During an adiabatic process, the temperature of 6.50 moles of a monatomic ideal gas drops from 525 °C to 169 °C. What is the work done?

Here is my work, is it correct?

T1 = 525+273 = 798 K

T2 = 169 + 273 = 442 K

work done = R[T2-T1]/1-gamma = 8.314[525 - 798]/(1-1.67) = - 4417.58 J

To calculate the work done during an adiabatic process, you can use the formula:

work done = R * (T2 - T1) / (1 - γ)

where:
- R is the gas constant (8.314 J/(mol·K))
- T2 is the final temperature in Kelvin
- T1 is the initial temperature in Kelvin
- γ (gamma) is the heat capacity ratio (also known as adiabatic index)

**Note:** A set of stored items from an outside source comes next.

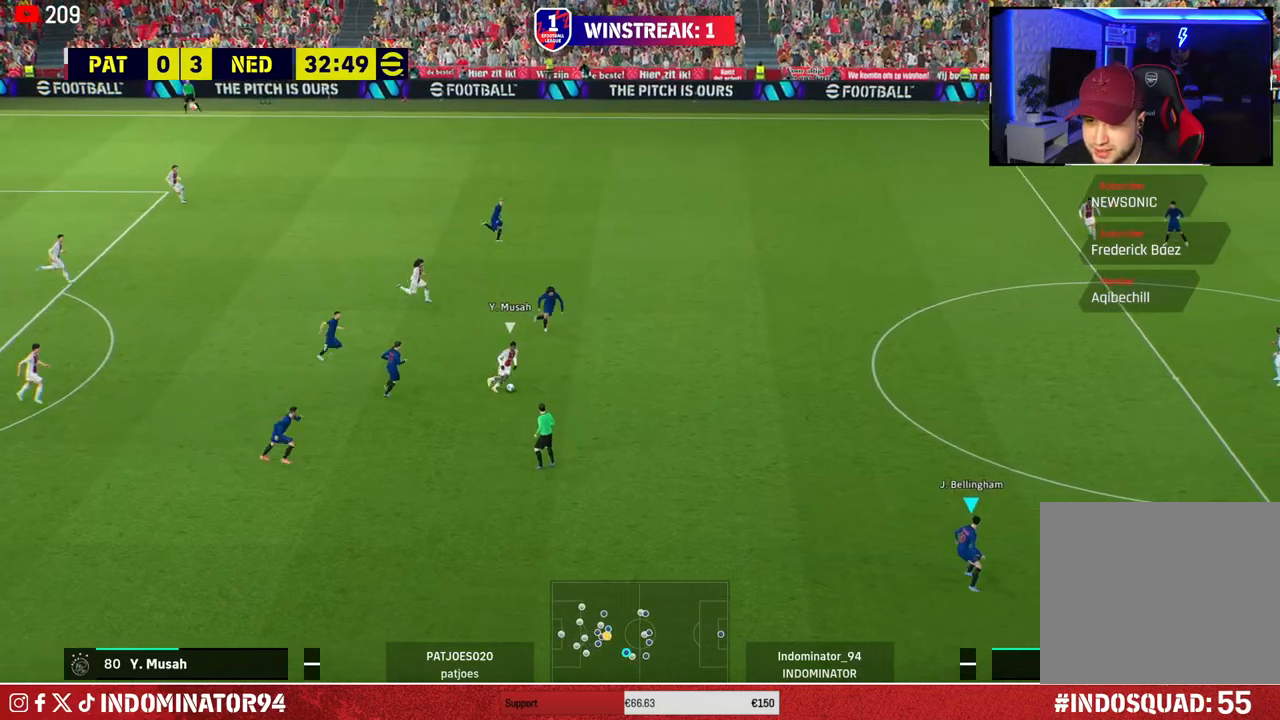
{"buttons": ["R1"], "left_stick": "up-right", "right_stick": "center", "events": []}
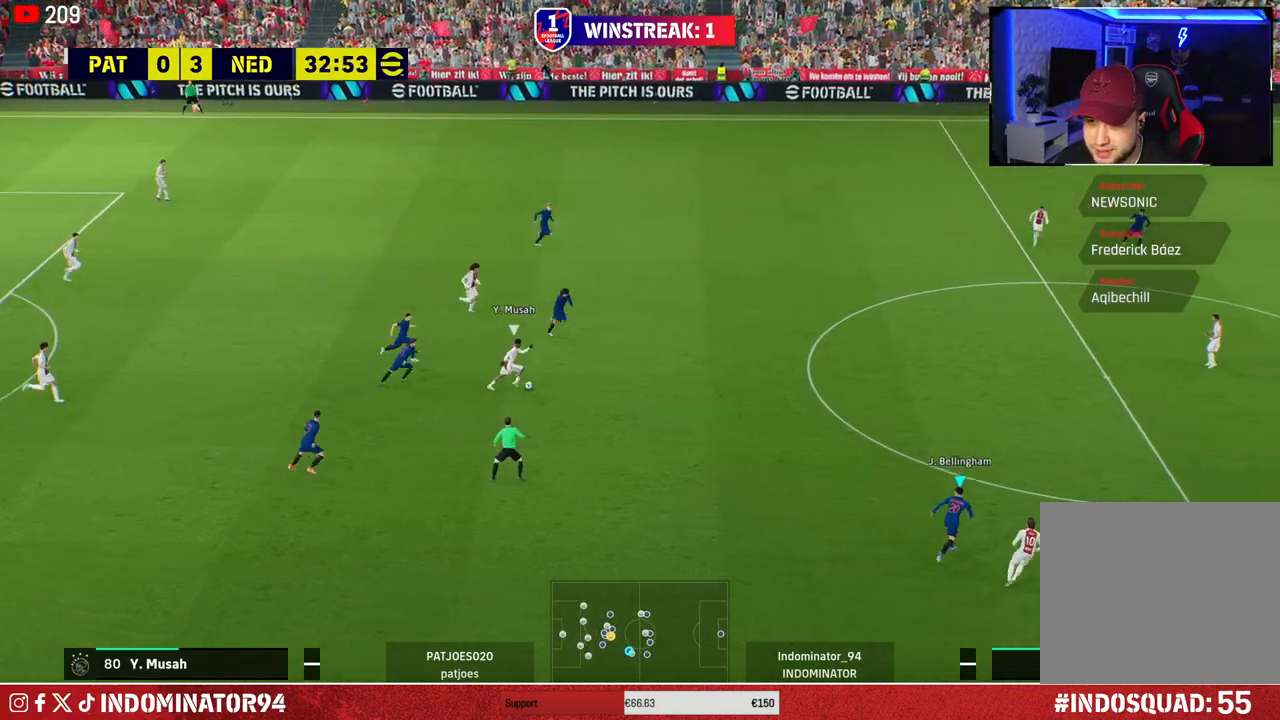
{"buttons": ["SQUARE", "R1"], "left_stick": "left", "right_stick": "center", "events": [[33, "right_stick", "up-right"], [83, "left_stick", "up-left"], [100, "right_stick", "center"], [233, "SQUARE", "down"], [233, "left_stick", "left"]]}
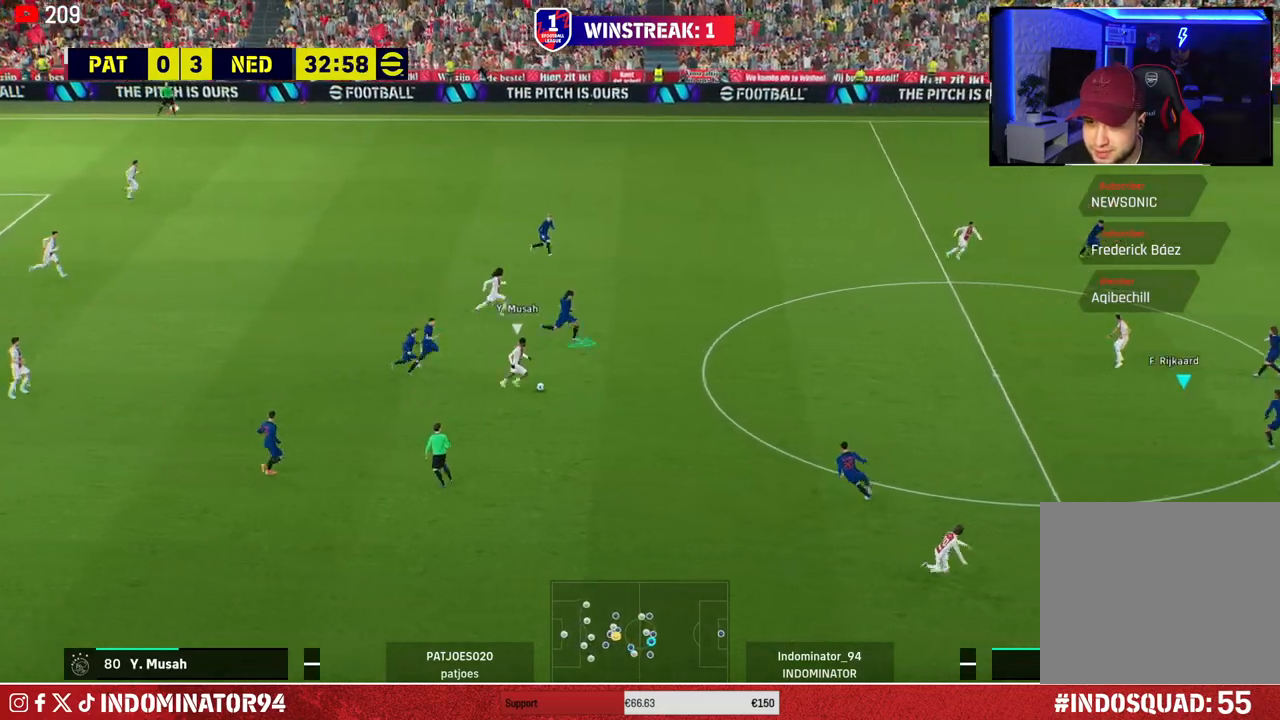
{"buttons": ["R1"], "left_stick": "up-left", "right_stick": "center", "events": [[117, "left_stick", "up-left"], [233, "SQUARE", "up"]]}
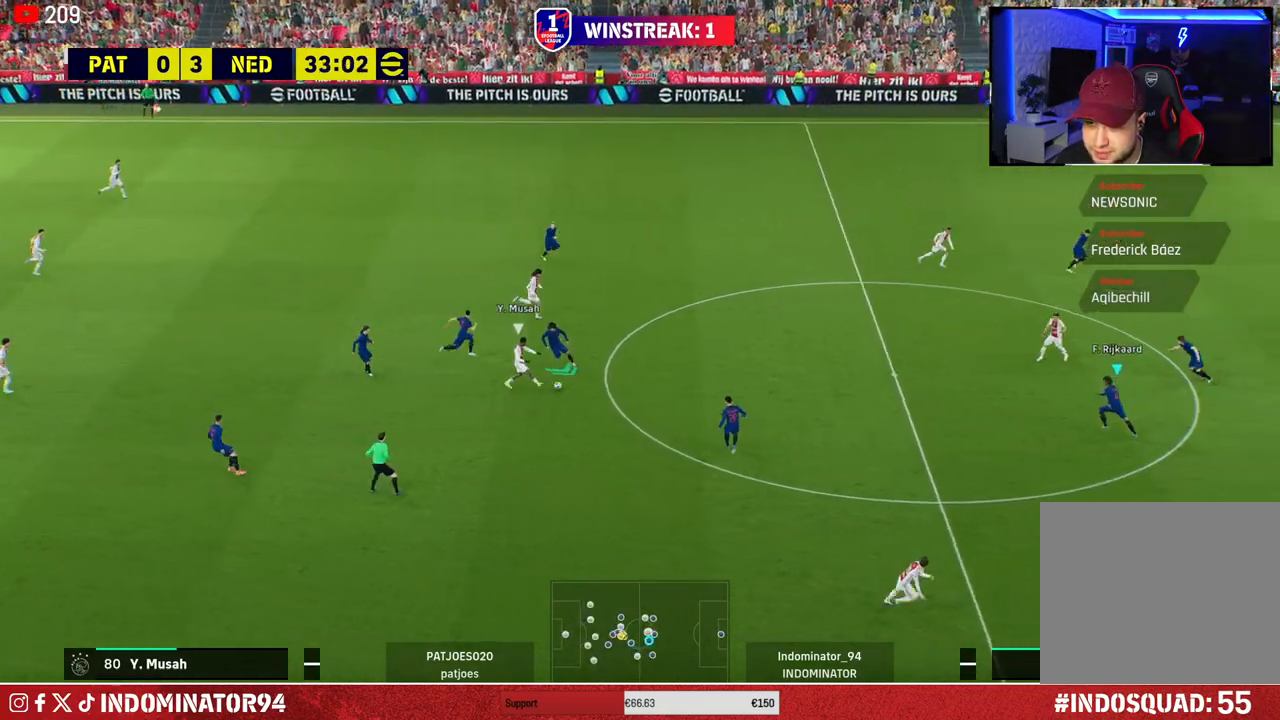
{"buttons": ["R1"], "left_stick": "up-left", "right_stick": "center", "events": []}
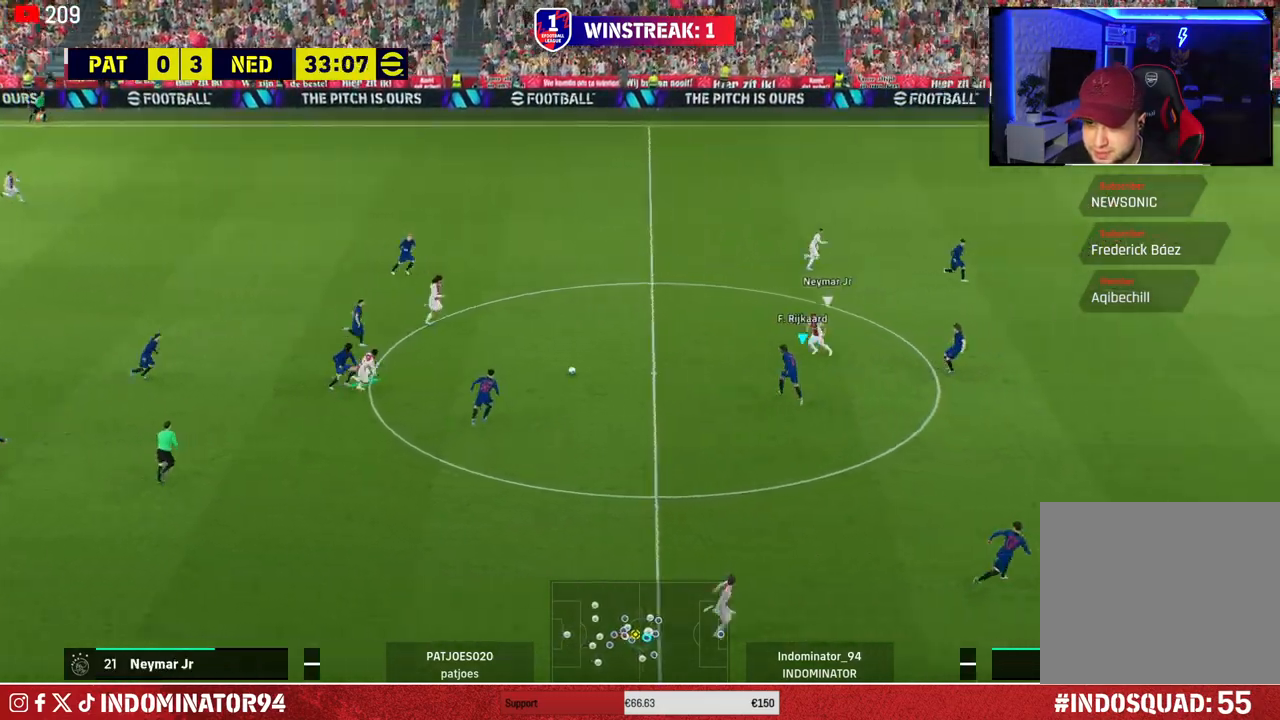
{"buttons": [], "left_stick": "left", "right_stick": "center", "events": [[33, "R1", "up"], [300, "CROSS", "down"], [367, "left_stick", "left"], [500, "CROSS", "up"]]}
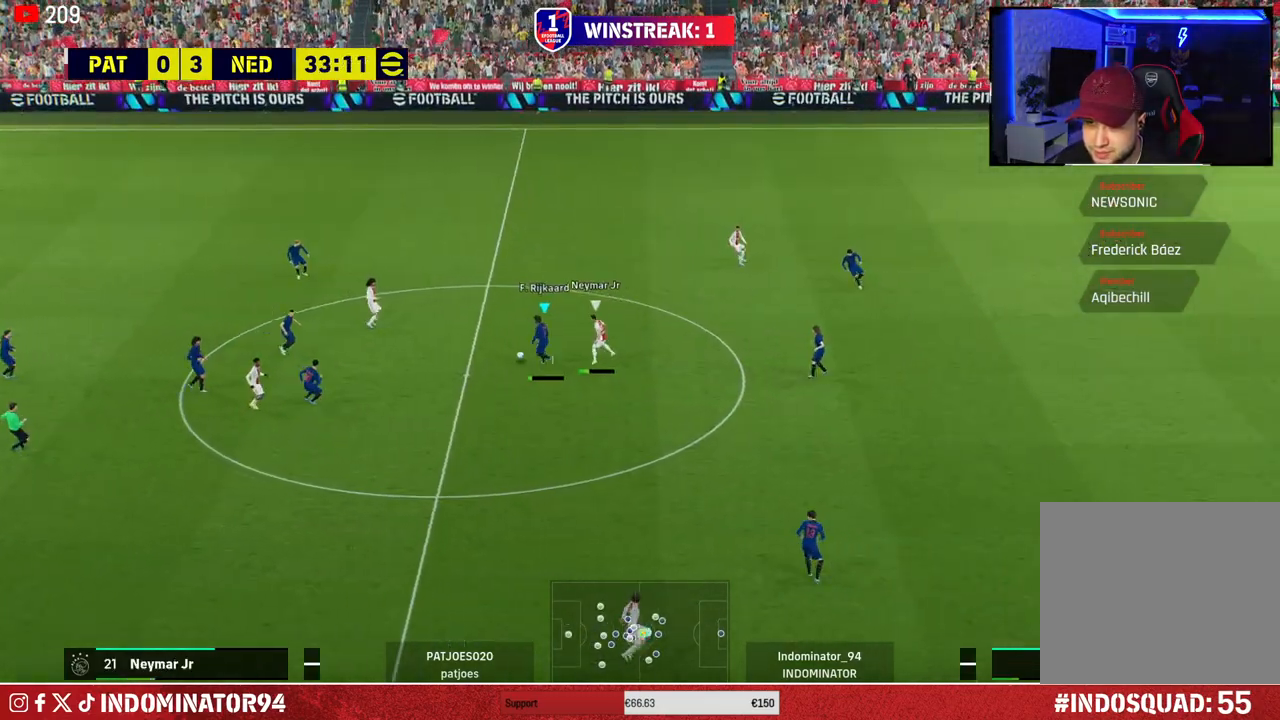
{"buttons": [], "left_stick": "left", "right_stick": "center", "events": []}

In your calculation, you correctly converted the temperatures to Kelvin, which is necessary for the formula. However, there seems to be a small mistake in the value of γ.

For a monatomic ideal gas, the heat capacity ratio γ is equal to 5/3, not 1.67. So, using the correct value:

γ = 5/3 = 1.67

Now, let's calculate the work done:

T1 = 525 °C + 273 = 798 K
T2 = 169 °C + 273 = 442 K
γ = 5/3 = 1.67
R = 8.314 J/(mol·K)

work done = R * (T2 - T1) / (1 - γ)
work done = 8.314 * (442 - 798) / (1 - 1.67)
work done = 8.314 * (-356) / (-0.67)
work done ≈ 4417.58 J

Your final answer of approximately -4417.58 J seems correct, considering that work done during compression is typically negative.